Book Review – Primitive Technology.

A Survivalist’s Guide To Building Tools, Shelters & More In The Wild, By John Plant.

John Plant has a huge following on YouTube with his channel called Primitive Technology. John makes primitive tools and shelters in the wilderness. He doesn’t speak on the videos and there is no narration. The videos and the projects are relaxing, entertaining and memorizing in one to watch.

Review Primitive Technology

Before we get to the book review, this review is more judged on the value for bushcraft, long term wilderness living and primitive living skills. Not just the entertaining value by itself.

John’s book is based on his projects from his YouTube channel, Primitive Technology.

The hard copy book lists forty projects, covering subjects like basic hand tools, shelters, basket weaving, primitive hunting, cordage and advanced tools, etc. It has clear illustrations and colored photographs with 192 pages.

Primitive Technology contents

I like that the projects have a list of what other tools you need to complete the task. E.g. stone blade and hand axe. Also, the book is very well laid out, progressing from basic to harder plans.

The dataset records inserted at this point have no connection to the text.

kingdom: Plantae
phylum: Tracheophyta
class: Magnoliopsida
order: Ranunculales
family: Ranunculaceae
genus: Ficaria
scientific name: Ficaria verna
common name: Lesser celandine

Primitive Technology review

You don’t get advanced tips on fire lighting (A drawback of the book, is that it doesn’t mention the types of woods that would be best to use for friction fire making.) or trouble shooting of the projects, but a good solid base, and step by step instructions and basic tips. More than enough information to get you intrigued and want to go out and create some primitive items and test them out.

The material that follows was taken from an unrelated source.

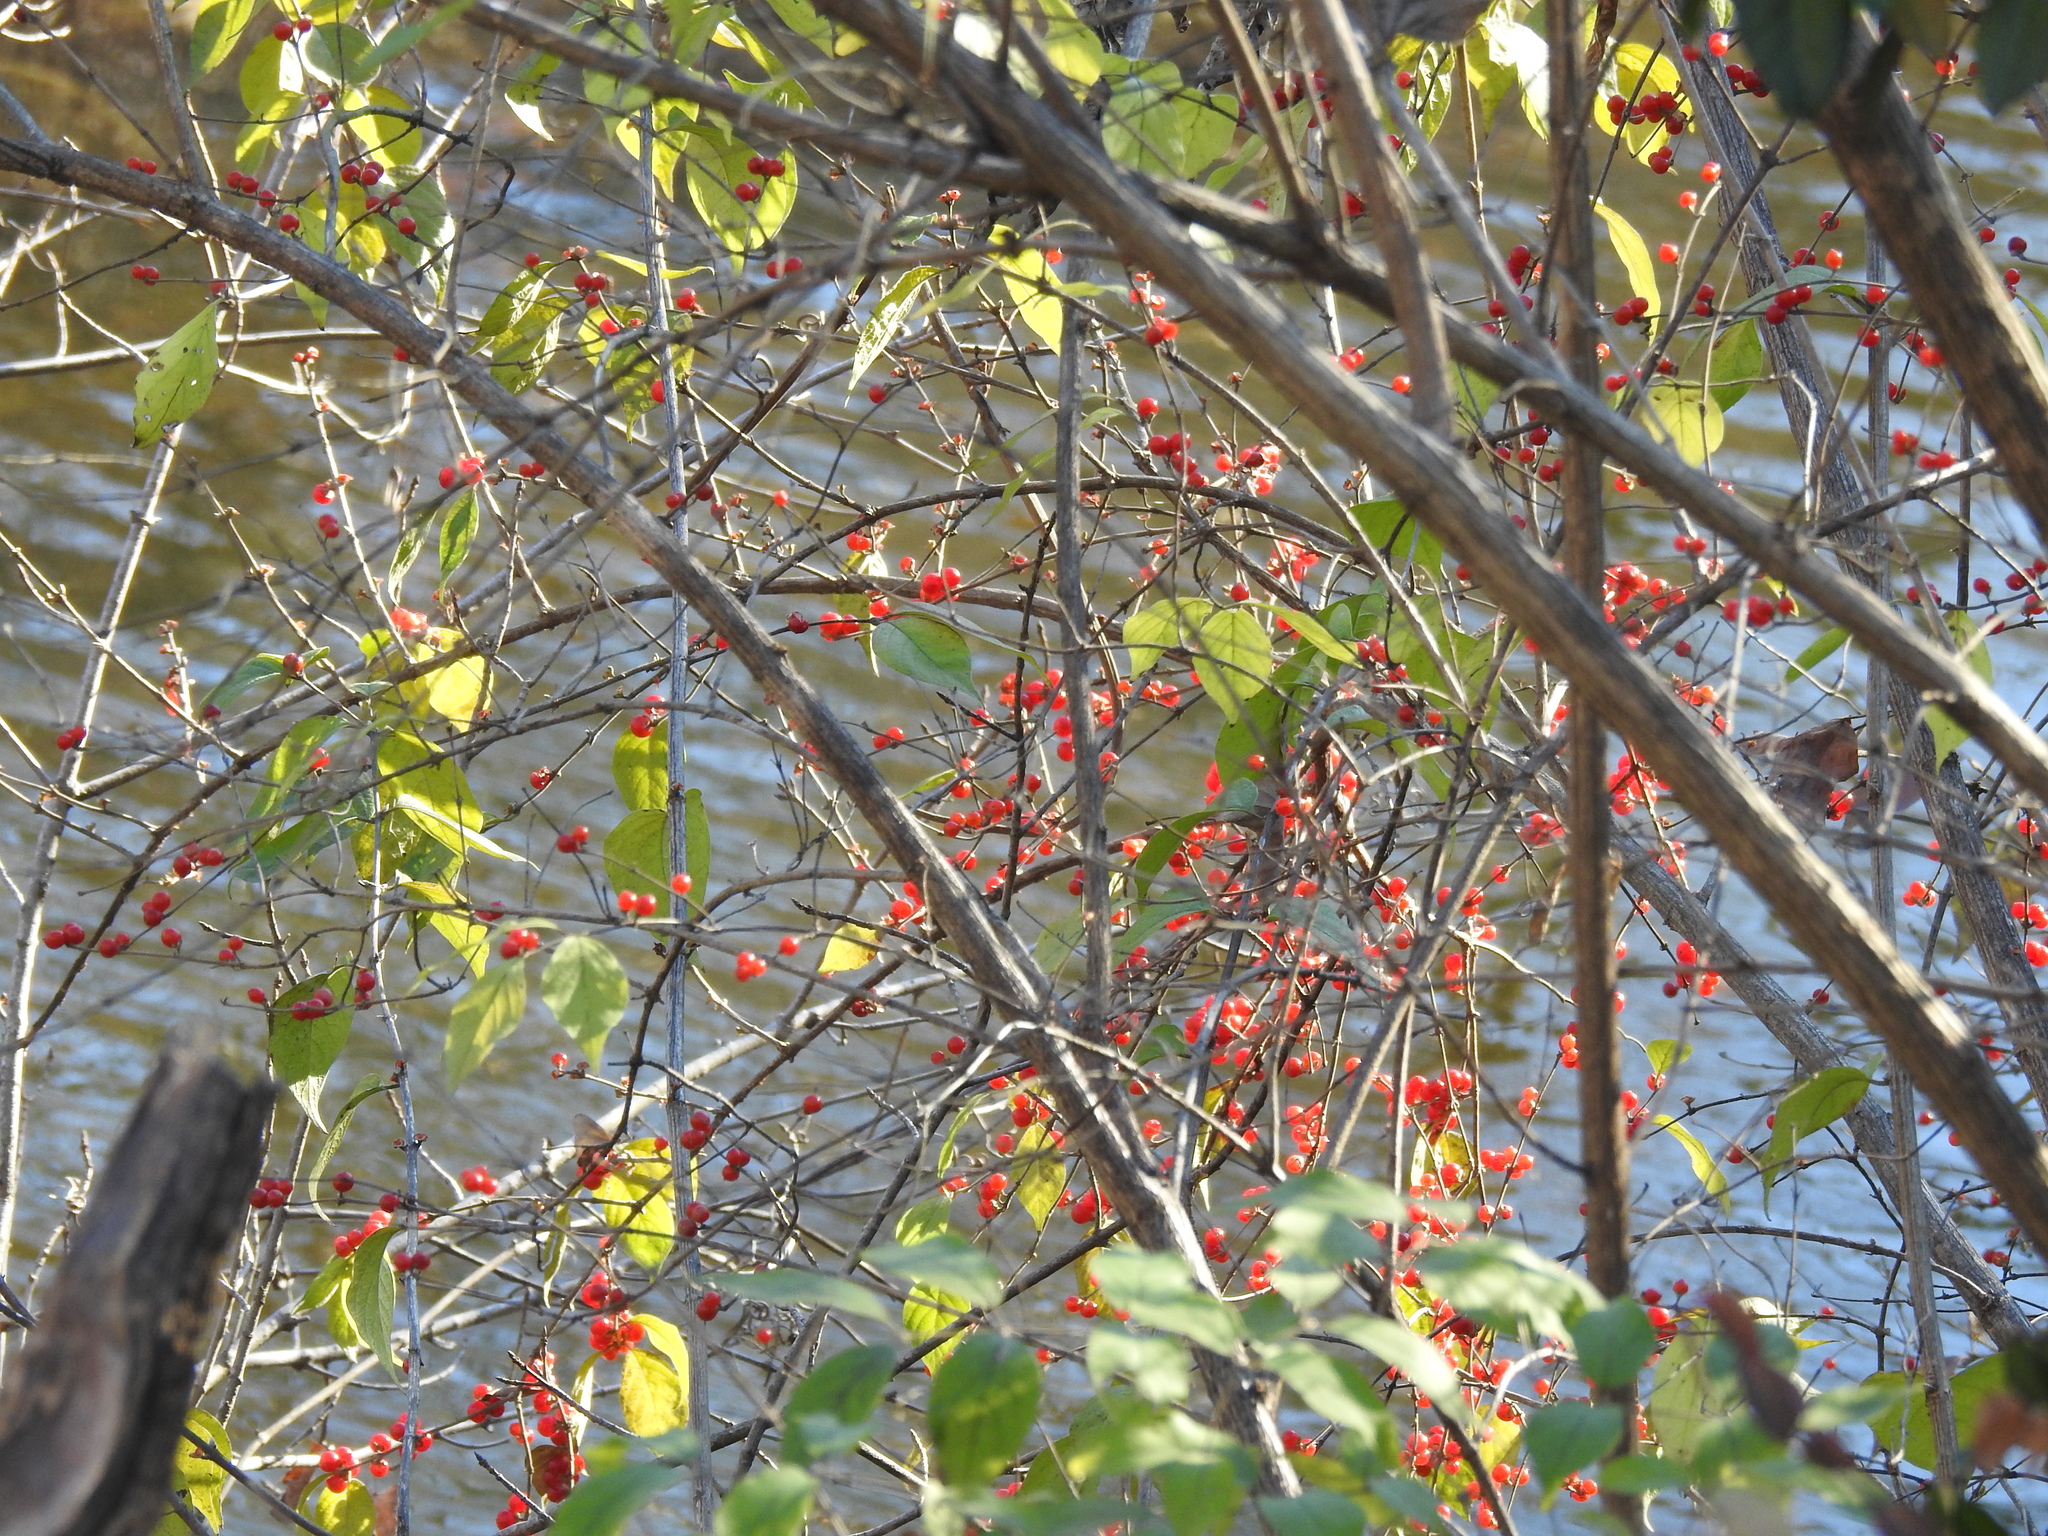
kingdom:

The simple hammer stone and hand axe, opened my eyes to how valuable these basic, but important tools are. As they are then used to fashion more advanced tools, which in turn help with building shelters and primitive items. Another way to put it is; One basic tool > helps creates next tool > helps create the next advanced tool, etc.

Primitive-Technology-survivalists guide

The water hammer, looks interesting and thought provoking.  Running water fills up a log trough. Once it is full, the log tips up and raises the hammer end, the water then tips out, dropping the hammer down. The process repeats itself until your rock or material is split or crushed.

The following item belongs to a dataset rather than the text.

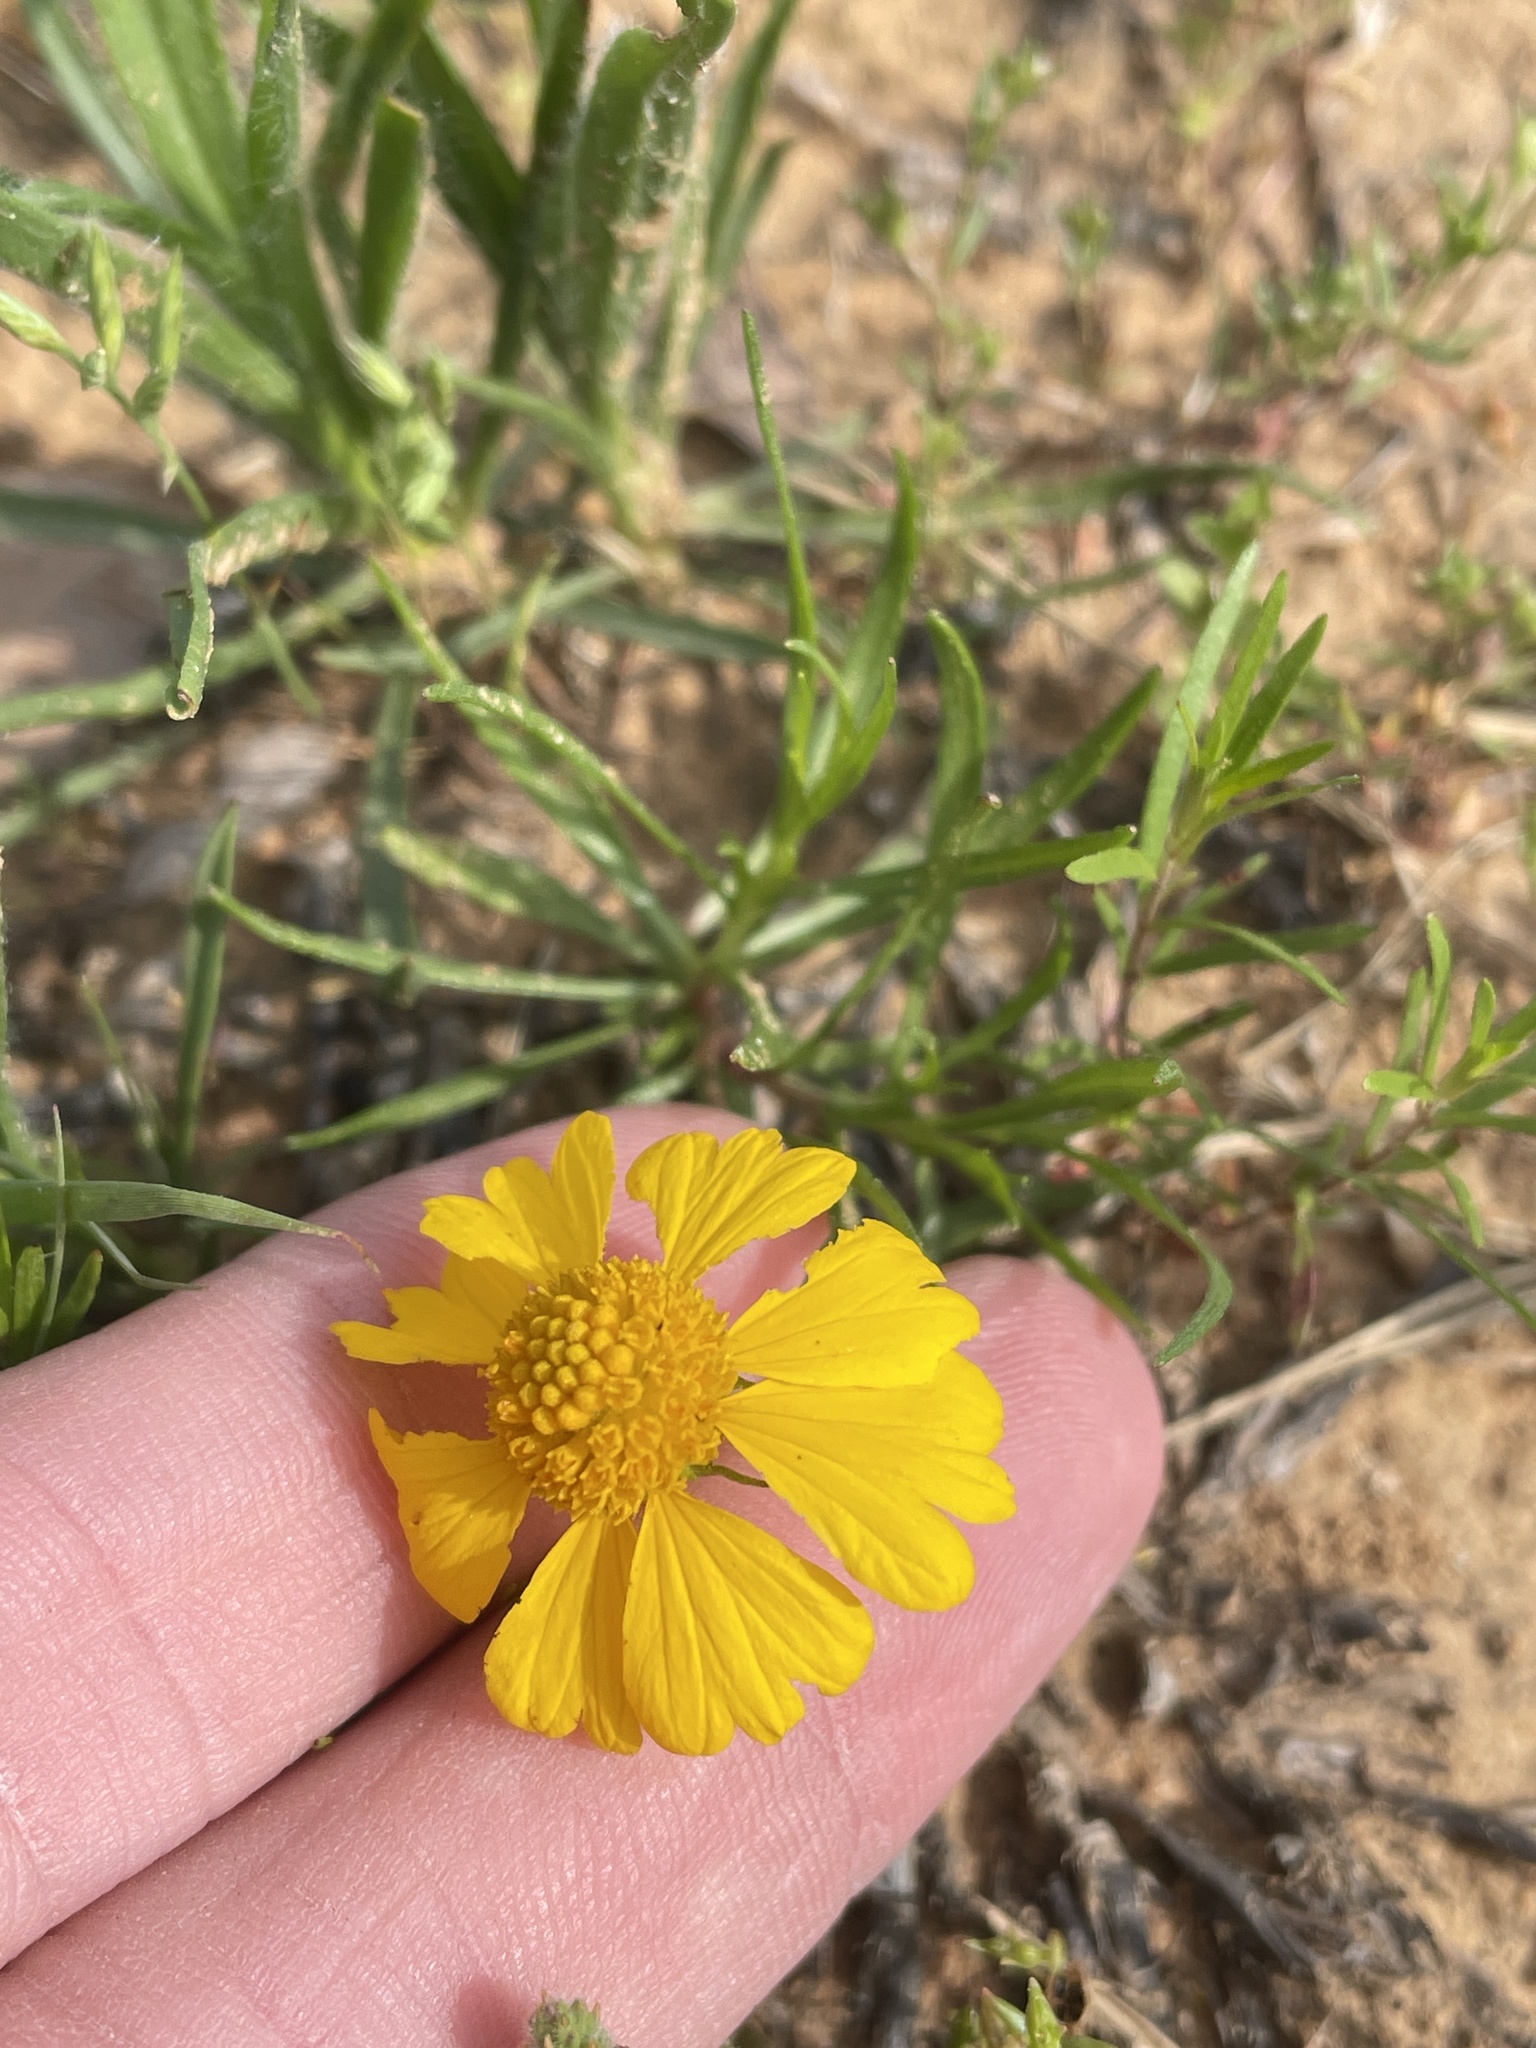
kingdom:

The Ondal, (In the shelter section.) which is basically a heated floor in a hut, is another item that would be great to build.


Summary – Book review – Primitive Technology.

Even if you are not into bushcraft or practicing primitive skills first hand, but just enjoy watching the Primitive Technology videos, this book is an enjoyable read.

For those hardcore bushcraft, long term wilderness living and survivalists, the book gets you excited to try building some larger shelters and semi-permanent structures. As well as tinker with primitive pyrotechnology.

Overall a great book, that will be introduced to my list of top bushcraft and survival books, because of the clear way it introduces you to building primitive tools and projects.

Book Review Primitive Technology
Primitive Technology, A Survivalist’s Guide To Building Tools, Shelters & More In The Wild, By John Plant, is available on Amazon, eBay and books stores.